=== Exercise material ===

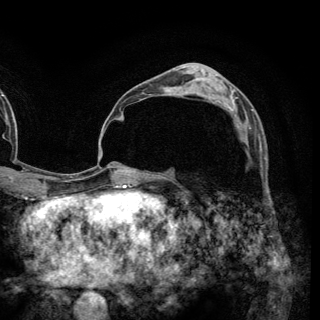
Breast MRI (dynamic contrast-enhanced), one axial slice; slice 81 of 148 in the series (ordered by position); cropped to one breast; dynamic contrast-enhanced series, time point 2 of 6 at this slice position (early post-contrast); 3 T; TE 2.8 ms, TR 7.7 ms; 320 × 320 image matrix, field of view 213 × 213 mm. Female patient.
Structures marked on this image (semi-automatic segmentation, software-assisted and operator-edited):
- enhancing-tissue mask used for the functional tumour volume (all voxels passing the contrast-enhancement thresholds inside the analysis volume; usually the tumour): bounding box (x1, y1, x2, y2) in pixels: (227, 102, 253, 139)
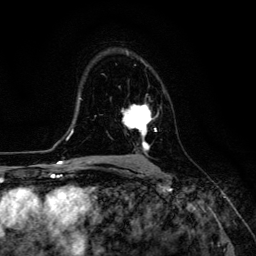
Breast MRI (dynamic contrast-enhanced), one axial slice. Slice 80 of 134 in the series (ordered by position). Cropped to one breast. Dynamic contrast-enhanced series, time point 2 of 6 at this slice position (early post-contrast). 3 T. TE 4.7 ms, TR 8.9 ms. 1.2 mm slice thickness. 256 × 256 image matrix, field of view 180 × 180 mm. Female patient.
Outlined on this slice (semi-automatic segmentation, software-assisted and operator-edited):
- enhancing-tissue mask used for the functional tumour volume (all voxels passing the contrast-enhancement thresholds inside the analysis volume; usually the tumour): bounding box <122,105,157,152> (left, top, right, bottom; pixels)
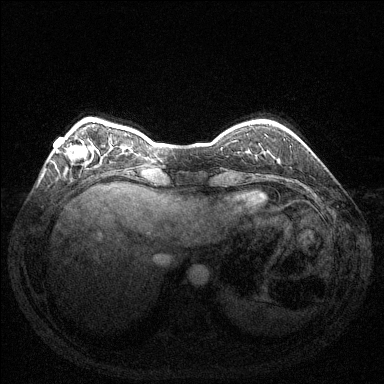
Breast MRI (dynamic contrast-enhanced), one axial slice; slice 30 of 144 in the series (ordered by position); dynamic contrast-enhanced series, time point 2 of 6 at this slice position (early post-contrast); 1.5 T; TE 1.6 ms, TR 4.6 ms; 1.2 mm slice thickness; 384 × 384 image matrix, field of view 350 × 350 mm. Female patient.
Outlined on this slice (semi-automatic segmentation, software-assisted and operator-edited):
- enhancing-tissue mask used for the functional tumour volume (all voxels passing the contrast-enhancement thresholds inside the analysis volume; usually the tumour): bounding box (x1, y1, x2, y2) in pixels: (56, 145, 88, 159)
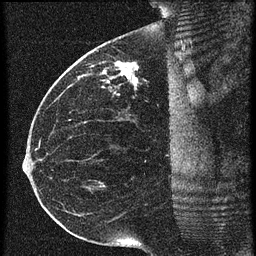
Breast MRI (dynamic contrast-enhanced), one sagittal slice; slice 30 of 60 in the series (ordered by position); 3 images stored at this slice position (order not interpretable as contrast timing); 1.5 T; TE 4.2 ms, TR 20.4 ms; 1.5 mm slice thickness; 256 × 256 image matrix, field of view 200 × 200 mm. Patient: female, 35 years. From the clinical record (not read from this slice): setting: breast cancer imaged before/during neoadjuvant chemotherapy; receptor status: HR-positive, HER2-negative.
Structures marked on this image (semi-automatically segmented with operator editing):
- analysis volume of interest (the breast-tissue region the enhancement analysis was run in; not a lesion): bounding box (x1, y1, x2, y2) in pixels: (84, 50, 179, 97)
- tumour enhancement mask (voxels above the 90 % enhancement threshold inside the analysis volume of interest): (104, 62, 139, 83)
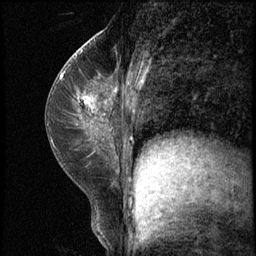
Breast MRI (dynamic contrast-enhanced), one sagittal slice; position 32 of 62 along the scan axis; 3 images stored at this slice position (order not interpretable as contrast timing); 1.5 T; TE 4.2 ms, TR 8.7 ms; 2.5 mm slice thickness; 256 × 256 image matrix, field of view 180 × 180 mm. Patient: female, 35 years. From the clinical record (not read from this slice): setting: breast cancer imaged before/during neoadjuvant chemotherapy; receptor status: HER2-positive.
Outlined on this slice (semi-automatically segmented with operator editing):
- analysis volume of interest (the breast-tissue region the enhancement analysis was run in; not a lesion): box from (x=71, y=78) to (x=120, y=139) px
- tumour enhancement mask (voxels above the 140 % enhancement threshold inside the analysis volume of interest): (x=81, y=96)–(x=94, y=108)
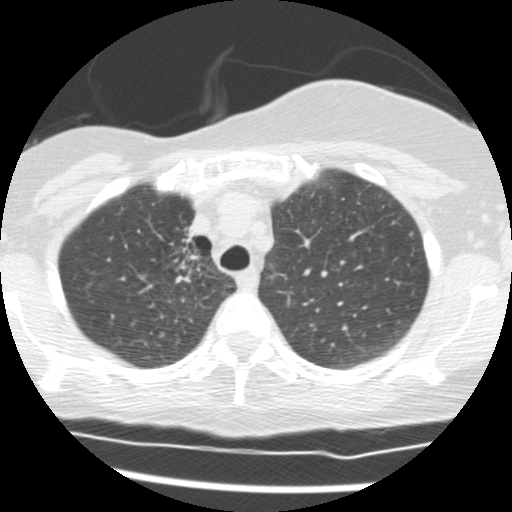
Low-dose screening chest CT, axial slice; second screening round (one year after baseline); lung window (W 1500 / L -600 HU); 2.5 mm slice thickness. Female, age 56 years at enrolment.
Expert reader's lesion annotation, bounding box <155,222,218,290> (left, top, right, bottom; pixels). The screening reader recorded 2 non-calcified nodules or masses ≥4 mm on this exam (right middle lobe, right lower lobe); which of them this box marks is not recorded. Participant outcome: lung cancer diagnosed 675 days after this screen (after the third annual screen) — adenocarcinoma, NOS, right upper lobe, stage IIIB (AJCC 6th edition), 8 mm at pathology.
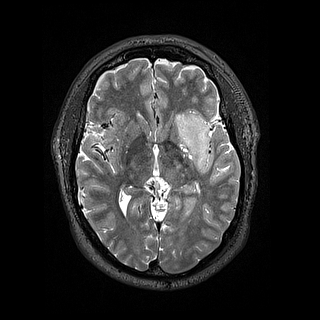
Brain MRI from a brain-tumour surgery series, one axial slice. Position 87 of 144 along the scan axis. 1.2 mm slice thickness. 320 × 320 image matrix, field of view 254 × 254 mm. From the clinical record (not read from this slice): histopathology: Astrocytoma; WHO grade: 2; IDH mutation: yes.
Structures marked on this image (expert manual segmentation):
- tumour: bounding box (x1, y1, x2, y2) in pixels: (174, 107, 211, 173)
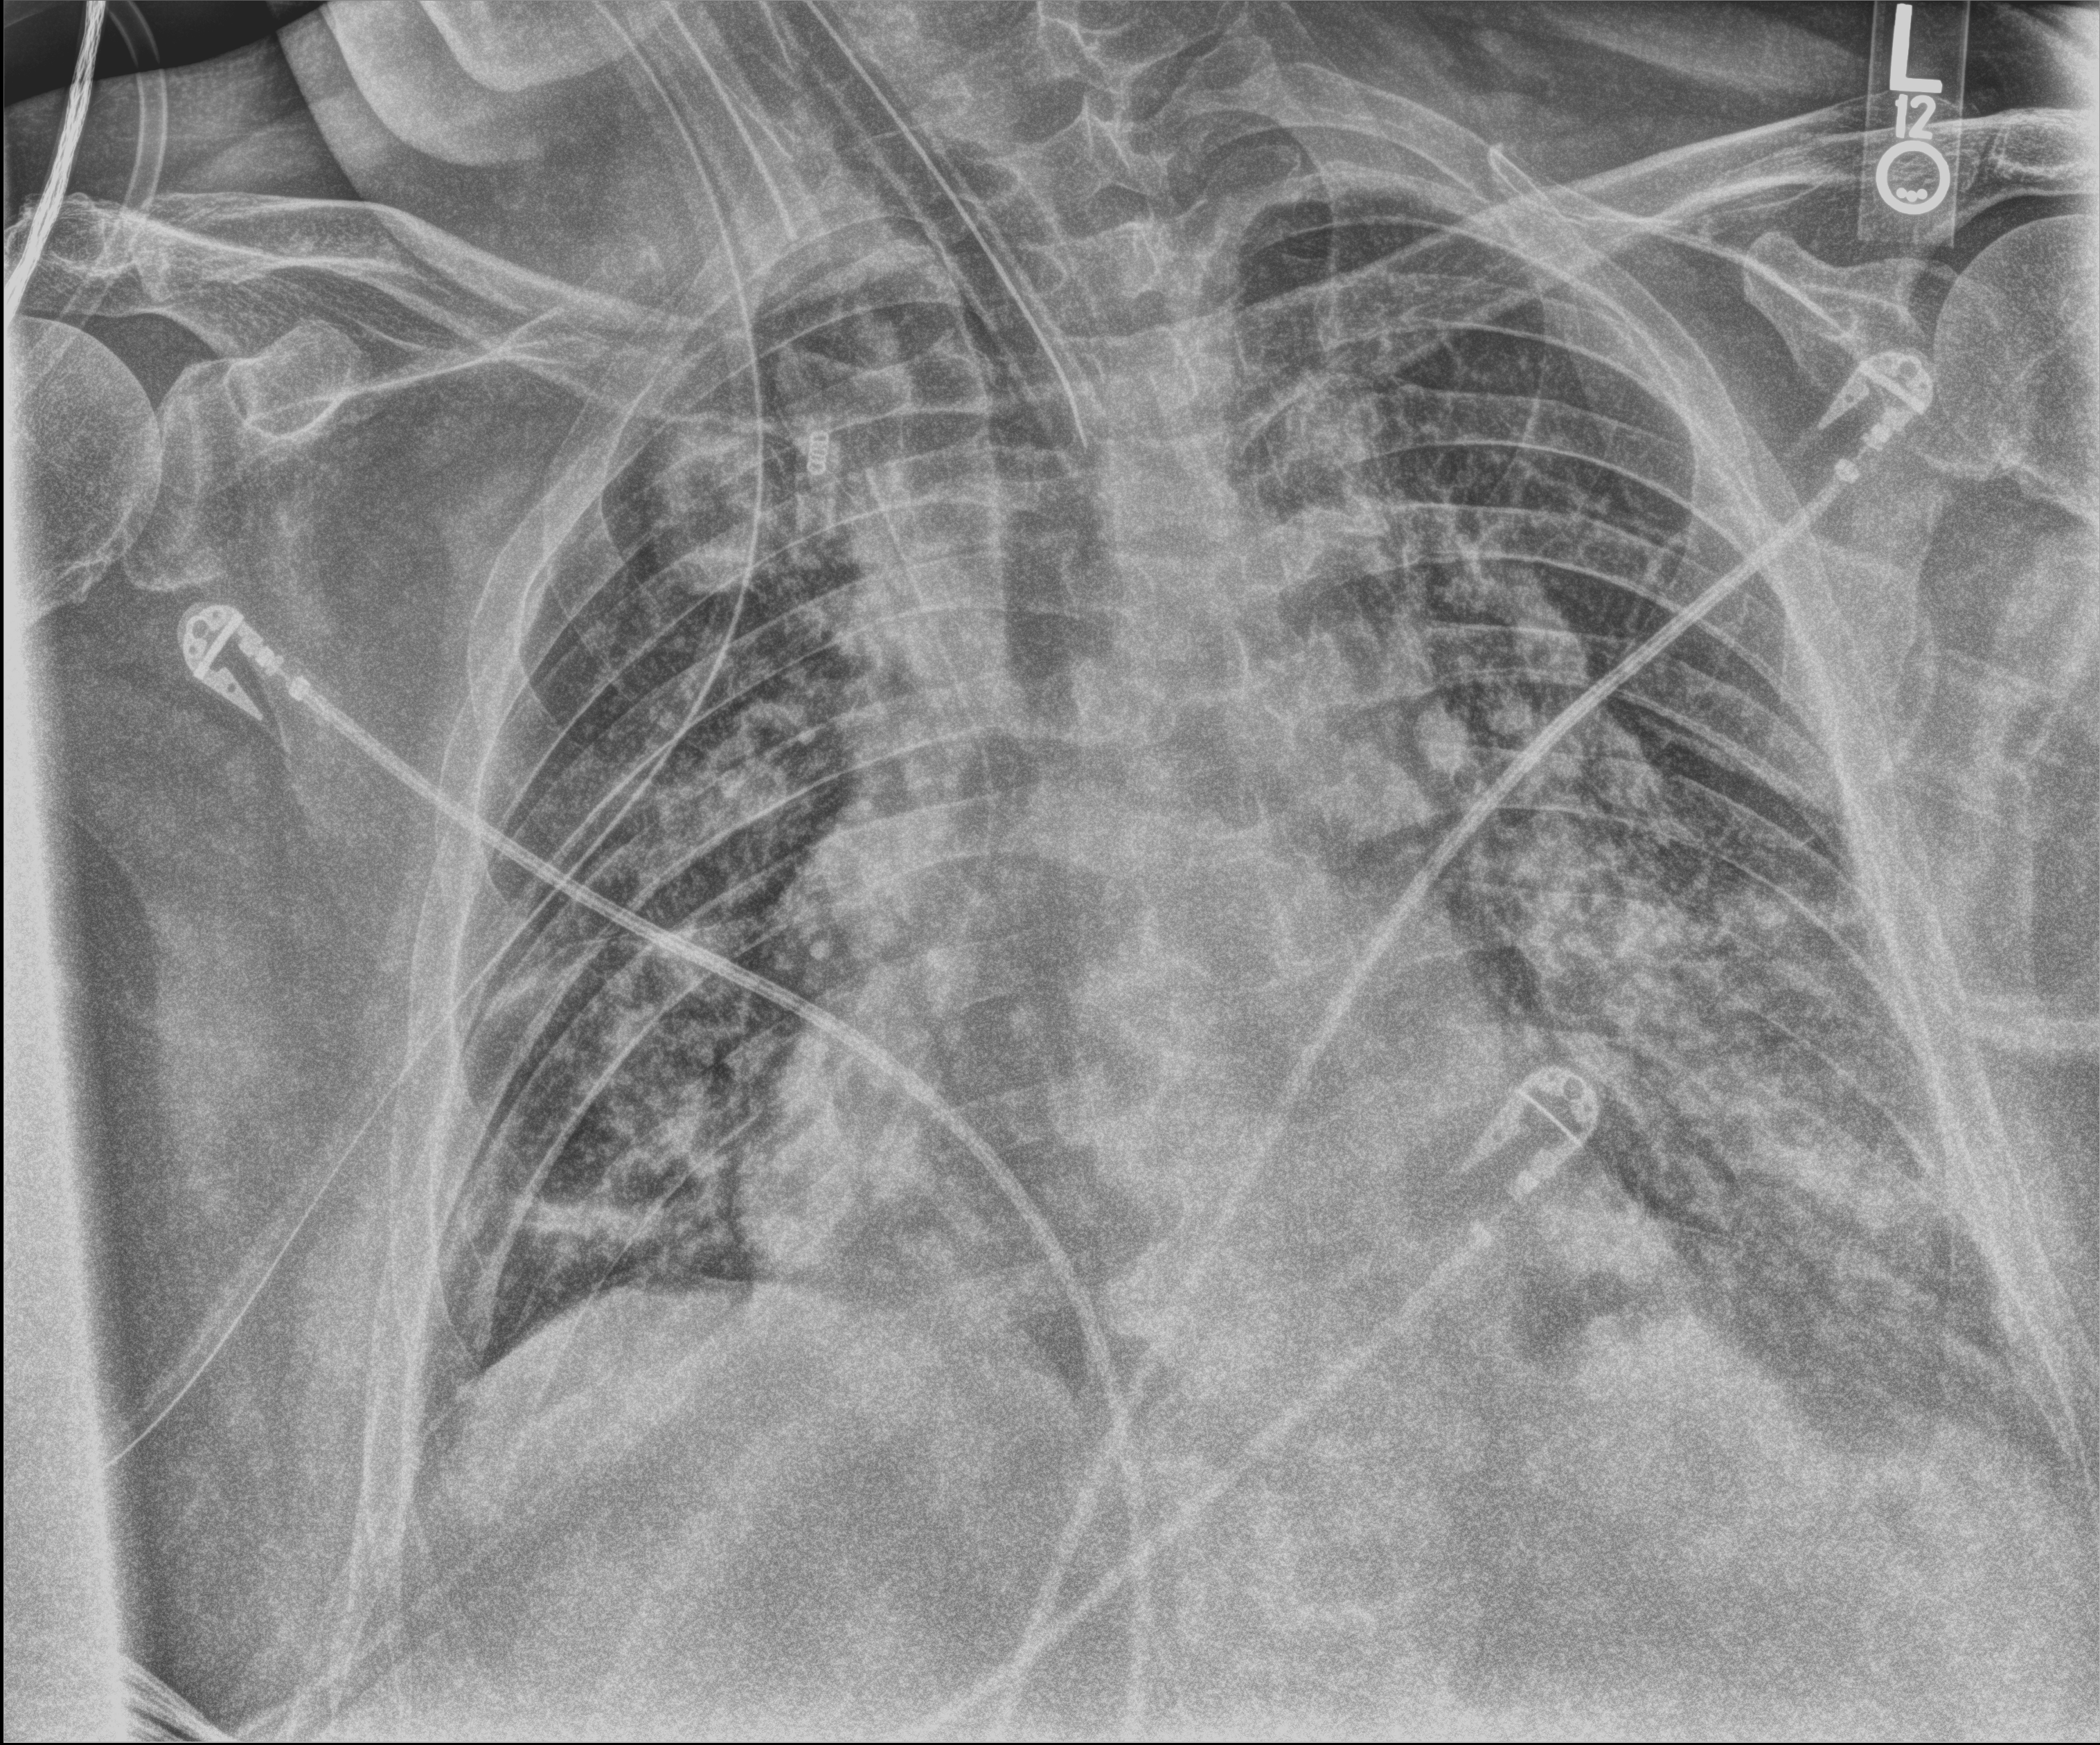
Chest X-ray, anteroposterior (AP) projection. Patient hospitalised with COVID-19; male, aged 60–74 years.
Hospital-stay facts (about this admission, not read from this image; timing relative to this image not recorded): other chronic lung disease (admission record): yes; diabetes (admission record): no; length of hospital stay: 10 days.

===

Required work: Everything above from the line containing "receptor status: HER2-positive." through the line containing "- tumour: bounding" must be repeated exactly, and the pictures must be left out.

Reply to the exercise:
Breast MRI (dynamic contrast-enhanced), one sagittal slice; position 32 of 62 along the scan axis; 3 images stored at this slice position (order not interpretable as contrast timing); 1.5 T; TE 4.2 ms, TR 8.7 ms; 2.5 mm slice thickness; 256 × 256 image matrix, field of view 180 × 180 mm. Patient: female, 35 years. From the clinical record (not read from this slice): setting: breast cancer imaged before/during neoadjuvant chemotherapy; receptor status: HER2-positive.
Outlined on this slice (semi-automatically segmented with operator editing):
- analysis volume of interest (the breast-tissue region the enhancement analysis was run in; not a lesion): box from (x=71, y=78) to (x=120, y=139) px
- tumour enhancement mask (voxels above the 140 % enhancement threshold inside the analysis volume of interest): (x=81, y=96)–(x=94, y=108)
Low-dose screening chest CT, axial slice; second screening round (one year after baseline); lung window (W 1500 / L -600 HU); 2.5 mm slice thickness. Female, age 56 years at enrolment.
Expert reader's lesion annotation, bounding box <155,222,218,290> (left, top, right, bottom; pixels). The screening reader recorded 2 non-calcified nodules or masses ≥4 mm on this exam (right middle lobe, right lower lobe); which of them this box marks is not recorded. Participant outcome: lung cancer diagnosed 675 days after this screen (after the third annual screen) — adenocarcinoma, NOS, right upper lobe, stage IIIB (AJCC 6th edition), 8 mm at pathology.
Brain MRI from a brain-tumour surgery series, one axial slice. Position 87 of 144 along the scan axis. 1.2 mm slice thickness. 320 × 320 image matrix, field of view 254 × 254 mm. From the clinical record (not read from this slice): histopathology: Astrocytoma; WHO grade: 2; IDH mutation: yes.
Structures marked on this image (expert manual segmentation):
- tumour: bounding box (x1, y1, x2, y2) in pixels: (174, 107, 211, 173)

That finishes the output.